At the end of the day, this has been one hell of a series. Each instalment has had such a distinct tone and vibe to it, from the seedy glamour of Amberlough to tropical exile in Armistice to, here, where our lead characters return to Amberlough and find it such a different, worn-down, bleaker city than it had been almost a decade ago in the first novel. The Ospies are gone, at last, but the violent resistance that toppled them has left the economy crippled. In the lead-up to fresh elections, the population is divided between a left-wing candidate who was involved in the resistance, and a right-wing candidate whose priority is “business”. The breakaway region of Tatié has broken away. And of the characters we’ve come to know over the series, not all of them are still with us, and of those who are still with us, they’ve been changed by the harshness of the years: traumatised, more dependent on others, yet also more inward-looking.
I thought this was a really strong conclusion to the trilogy, and enjoyed it just as much – for different reasons – as the first instalment. The big theme, I guess, is that now the dictatorship has risen and fallen, what next? A lot of the narrative revolves around Cyril DePaul, the double agent we last saw in the first book before he was presumed dead for many years. In the new post-Ospie Gedda, there is a popular clamouring for him to go to the gallows for his crimes. Cyril himself, guilt catching up to him, is prepared to go. But neither his sister, Lillian, nor his former lover, Aristide, are prepared for him to go, and so each of them starts working – manipulating the political figures who’ve emerged from the dust of the dictatorship and civil war – to try to get him free.

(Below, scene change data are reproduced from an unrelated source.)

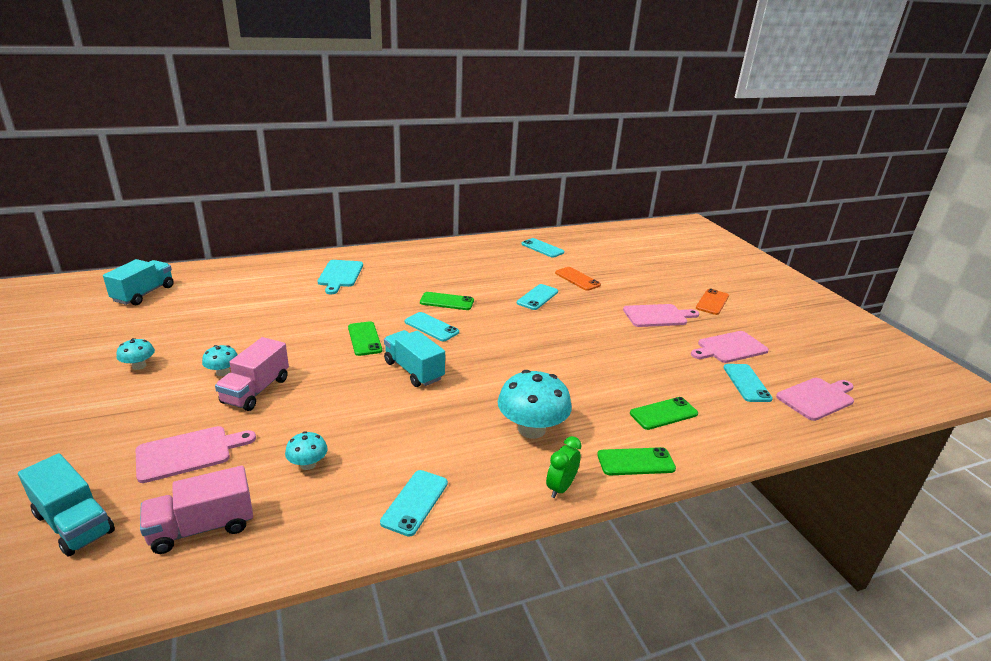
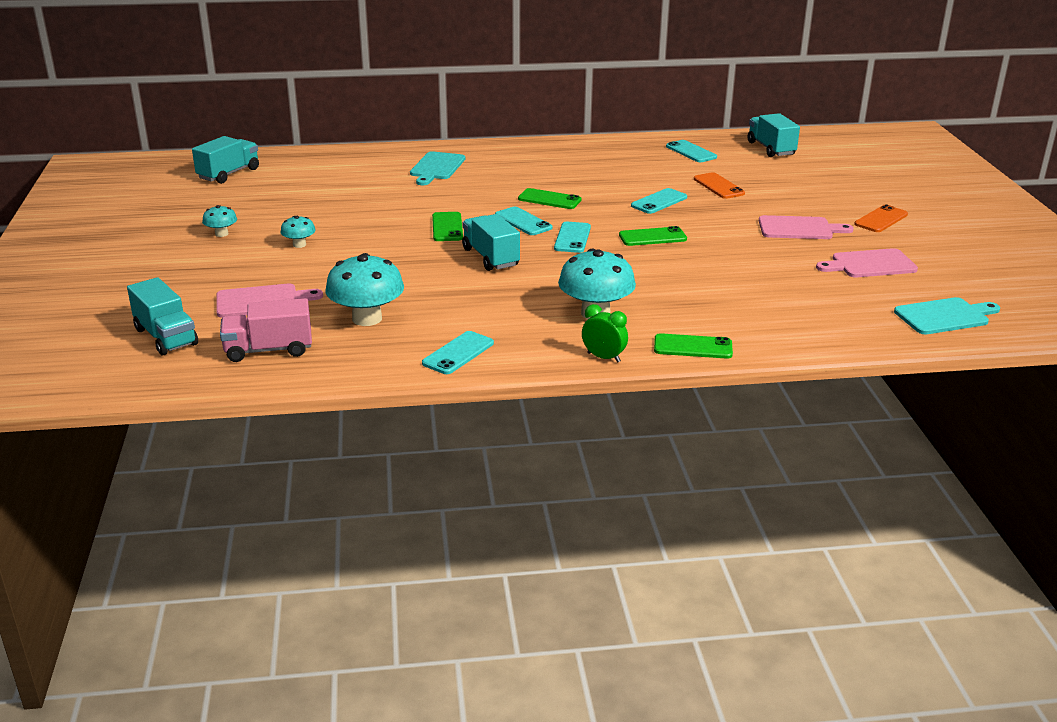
camera: 15 degrees right, 0 degrees up
pink truck [215,337,289,411] -> none
turquoise mushroom [285,431,328,470] -> turquoise mushroom [325,253,404,326], size x1.98
green clock [546,436,582,498] -> green clock turned 75 degrees clockwise [582,304,628,362]
green phone [630,397,698,430] -> green phone moved to [619,226,687,246]
turquoise phone [723,364,773,402] -> turquoise phone moved to [554,222,591,253]
pink cutting board [776,378,854,421] -> turquoise cutting board [894,297,1000,334]
none -> turquoise truck [748,113,800,157]

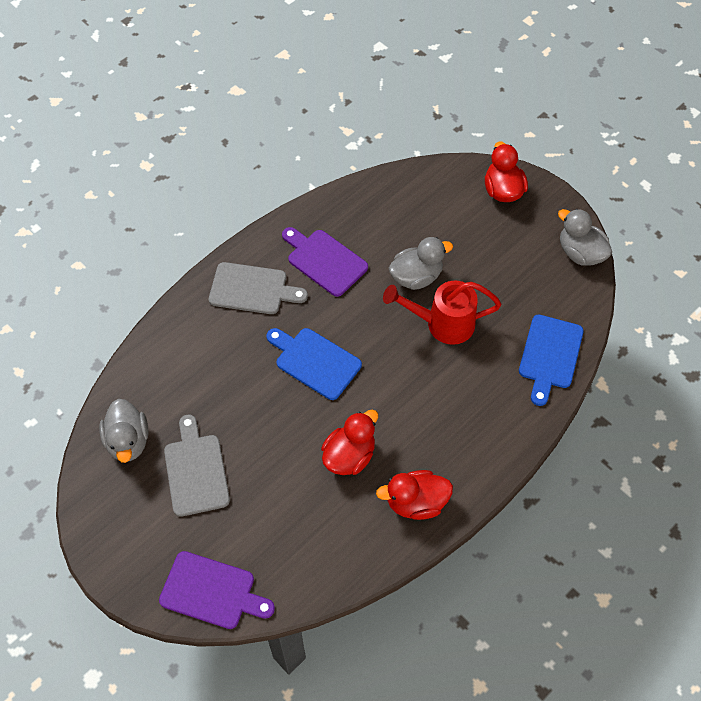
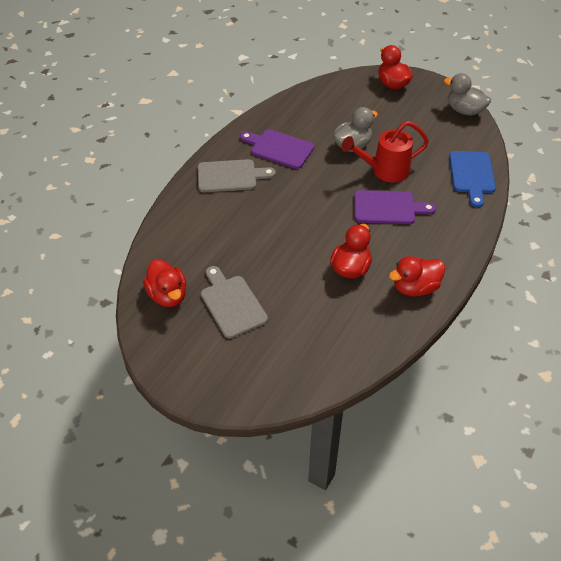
camera: 15 degrees left, 10 degrees down
grey duck [99,399,149,463] -> red duck [143,259,186,307]
purple cutting board [159,551,275,629] -> purple cutting board moved to [354,190,436,224]
blue cutting board [266,328,362,400] -> none

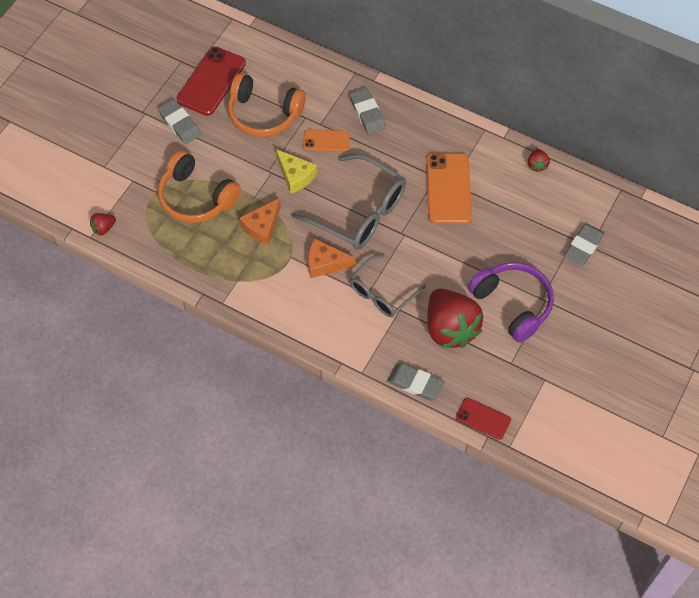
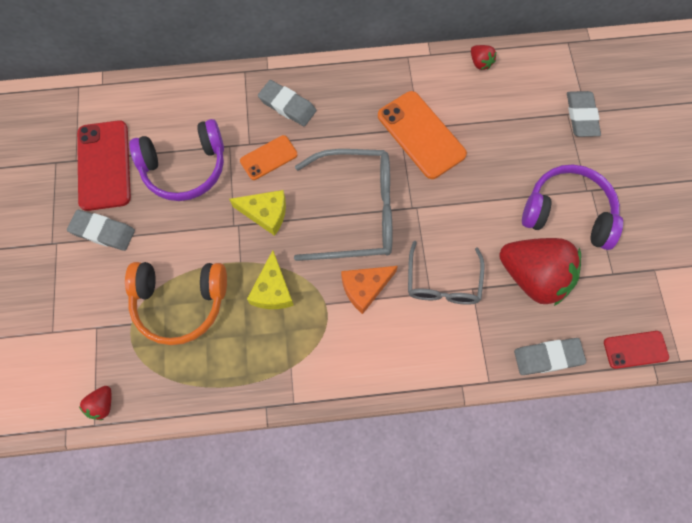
camera: 35 degrees left, 10 degrees up
orange headphones [228,73,306,137] -> purple headphones [129,119,224,201]
orange cheese [240,198,281,245] -> yellow cheese [247,250,294,309]

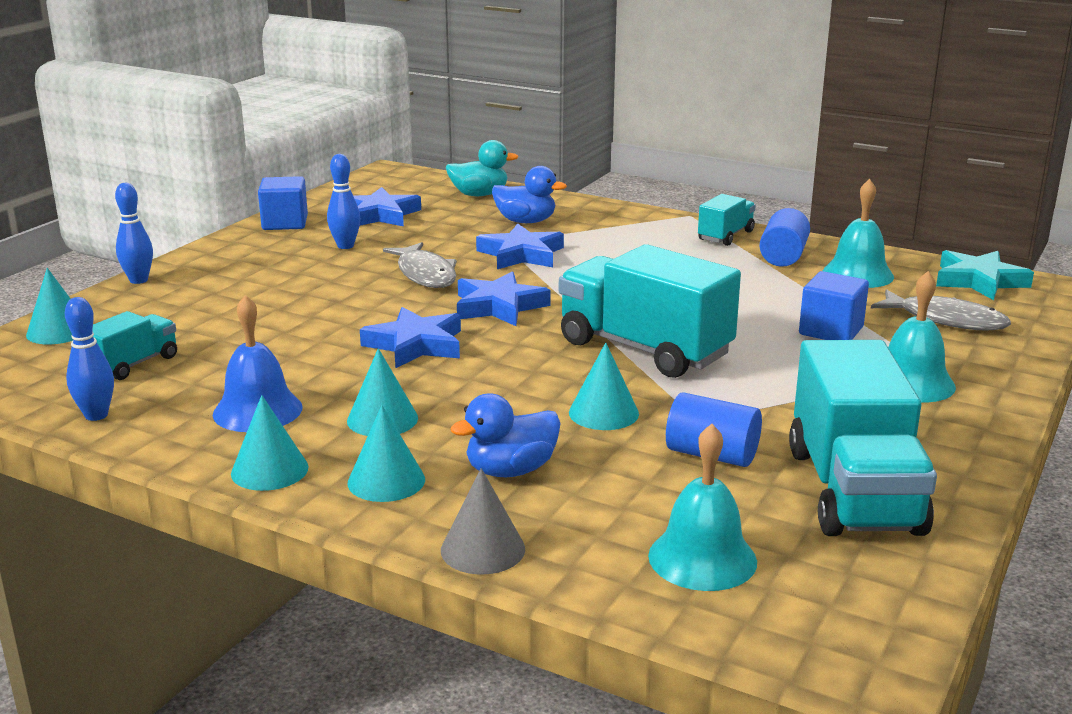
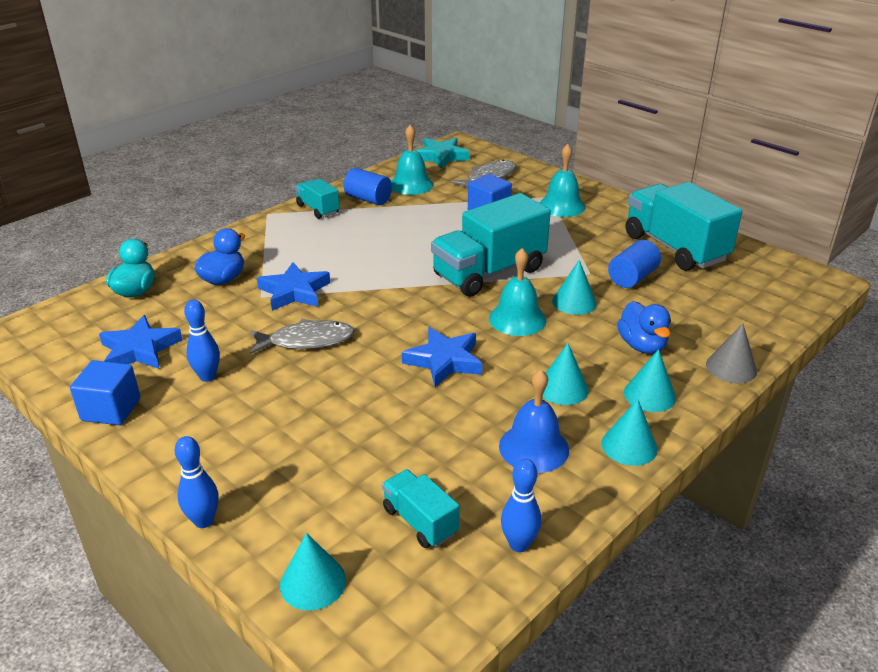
camera: 75 degrees left, 10 degrees up
blue star [457,271,551,326] -> none
turquoise bell [648,424,757,591] -> turquoise bell moved to [489,248,546,336]
turquoise truck [789,340,937,536] -> turquoise truck turned 135 degrees counterclockwise [626,182,742,271]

For me it was a compelling story. There were also a number of subplots I enjoyed – Cyril bonding with his nephew, for example – which helped enhance the story further. And like in the first part, Donnelly has done a wonderful job describing the city of Amberlough itself, with the focus this time being on how the city has changed – intersections blocked by construction work, the former nightlife district where the Bee used to be now being full of cinemas and restaurants, and all the bars cropping up on premises that used to be other things: strip clubs, “boring” restaurants, laundromats… Plus other changes too, like Aristide lacking all the contacts he’d had in the first book after years away from the city, or Lillian reclaiming her old family houses which have been pilfered of most of their furniture by the Ospie-era occupiers. The cast of this novel is definitely less “impoverished entertainers” and more “embarrassed old money” than the first book, but it’s still good even so.
This is a series that deserves to be much better known than it is, and I have to wonder if it’s the overt politics that’s kept it from getting the promotion it deserves. For my part I will say this: if you are even remotely interested in the rise and fall of fascism and you like thriller novels, you need to read this series if you haven’t already. It is fantastic.